His next kick was almost one too many, as his foot went through the wall. Had anyone noticed, he would have been at a dangerous disadvantage, but he was not deeply caught and managed to free his foot and be standing on both when two mismatched forms rounded the building. One was the tall, thin beggar; the other was wider than he was tall, but at least he was not encrusted with filth.

“Stop!” the fat man blustered. “Why are you damaging my house?”

“Because I wanted you out of it. I did not fancy going in after you.” Bell laughed. “Tastes differ, of course, but the aroma was not to my liking, even outside. I did not think a stronger dose would agree with me.”

“You are one man. I could set ten against you!”

Bell laughed again and gestured with his bloody sword. “I hope you will not. Twelve dead bodies will not improve the smell or appearance of this place, and yours would be the first, as you are closest. Now stop acting a fool, which I know you are not because you have warded off hanging for so long. I want information and I will pay for it.”

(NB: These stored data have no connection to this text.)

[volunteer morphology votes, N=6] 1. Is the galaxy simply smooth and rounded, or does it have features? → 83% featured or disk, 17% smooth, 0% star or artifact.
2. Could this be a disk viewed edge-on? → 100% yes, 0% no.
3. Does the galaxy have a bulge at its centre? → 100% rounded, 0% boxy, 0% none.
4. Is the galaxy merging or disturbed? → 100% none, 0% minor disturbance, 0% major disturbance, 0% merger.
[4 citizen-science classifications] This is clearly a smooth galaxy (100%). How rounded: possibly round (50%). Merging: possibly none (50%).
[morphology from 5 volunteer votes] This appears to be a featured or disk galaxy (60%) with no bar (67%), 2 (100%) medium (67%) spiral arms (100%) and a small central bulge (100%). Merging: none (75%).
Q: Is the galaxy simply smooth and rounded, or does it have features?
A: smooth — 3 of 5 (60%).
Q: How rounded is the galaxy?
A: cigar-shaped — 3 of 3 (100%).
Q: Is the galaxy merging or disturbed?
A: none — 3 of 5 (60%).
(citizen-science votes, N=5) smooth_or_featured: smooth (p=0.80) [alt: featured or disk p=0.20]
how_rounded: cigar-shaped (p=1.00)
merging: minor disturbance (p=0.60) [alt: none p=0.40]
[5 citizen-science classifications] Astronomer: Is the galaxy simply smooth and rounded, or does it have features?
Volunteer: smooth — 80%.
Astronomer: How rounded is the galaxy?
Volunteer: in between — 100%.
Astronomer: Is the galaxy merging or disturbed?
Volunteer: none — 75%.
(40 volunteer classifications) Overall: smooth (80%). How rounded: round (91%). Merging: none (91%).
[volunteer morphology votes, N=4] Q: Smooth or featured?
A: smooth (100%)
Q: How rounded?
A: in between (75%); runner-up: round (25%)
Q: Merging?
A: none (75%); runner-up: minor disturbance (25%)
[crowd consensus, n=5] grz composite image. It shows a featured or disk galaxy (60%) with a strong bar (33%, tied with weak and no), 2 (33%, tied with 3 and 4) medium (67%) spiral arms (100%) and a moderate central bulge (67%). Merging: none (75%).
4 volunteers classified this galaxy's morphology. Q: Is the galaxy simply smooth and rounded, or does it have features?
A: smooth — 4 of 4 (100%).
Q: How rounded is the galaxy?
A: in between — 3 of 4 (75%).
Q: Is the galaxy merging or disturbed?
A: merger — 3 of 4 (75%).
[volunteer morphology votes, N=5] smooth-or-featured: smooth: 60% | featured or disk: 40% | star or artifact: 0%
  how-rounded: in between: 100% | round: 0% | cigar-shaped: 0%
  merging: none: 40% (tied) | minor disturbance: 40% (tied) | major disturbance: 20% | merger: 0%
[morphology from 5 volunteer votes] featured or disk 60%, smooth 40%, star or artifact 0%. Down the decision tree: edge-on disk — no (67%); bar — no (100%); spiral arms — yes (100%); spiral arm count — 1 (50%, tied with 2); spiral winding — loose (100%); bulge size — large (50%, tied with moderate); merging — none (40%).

“What information?” Goden’s tone changed from bluster to whine. “You want to know who begs on what corner? That is the kind of information I have.”

Suddenly Bell took three swift strides, thrust away the tall beggar with his sword, and pressed the knife he now held in his left hand into the fat man’s belly. “You would not wish to die of a gut wound, I am sure,” he said. “Let us walk to the end of the street, where I hope the air is cleaner, and—”

Goden jumped backward with surprising agility, but he was not quick enough. Bell thrust hard, heard the thin man cry out, and instantly drew the sword back, pressing outward. The edge caught Goden on the arm and ran across his chest. He screamed. Bell drew his arm back and set the point of the sword where his dagger had been.

“Walk!” he ordered. “Yes, backward. Your belly is a softer place to thrust than your back. If you try to run again or if any of your creatures tries to attack me, I will open your belly and let your guts run out. Walk!”

They did not progress very fast, but no one interfered. In that area, the few in the street melted quickly away when they saw the quality of Bell’s clothes and the drawn sword. Eventually Bell and his captive came to a more open street where an old wall provided a place for Bell to put his back. Swiftly, he pulled the sword back and struck Goden on the head with the flat of the blade. The man folded to the street. Bell pulled a leather thong from his pouch and tied the old whoremaster’s thumbs together. Then he sat down, took three pennies from his purse, and waited for Goden to recover his senses.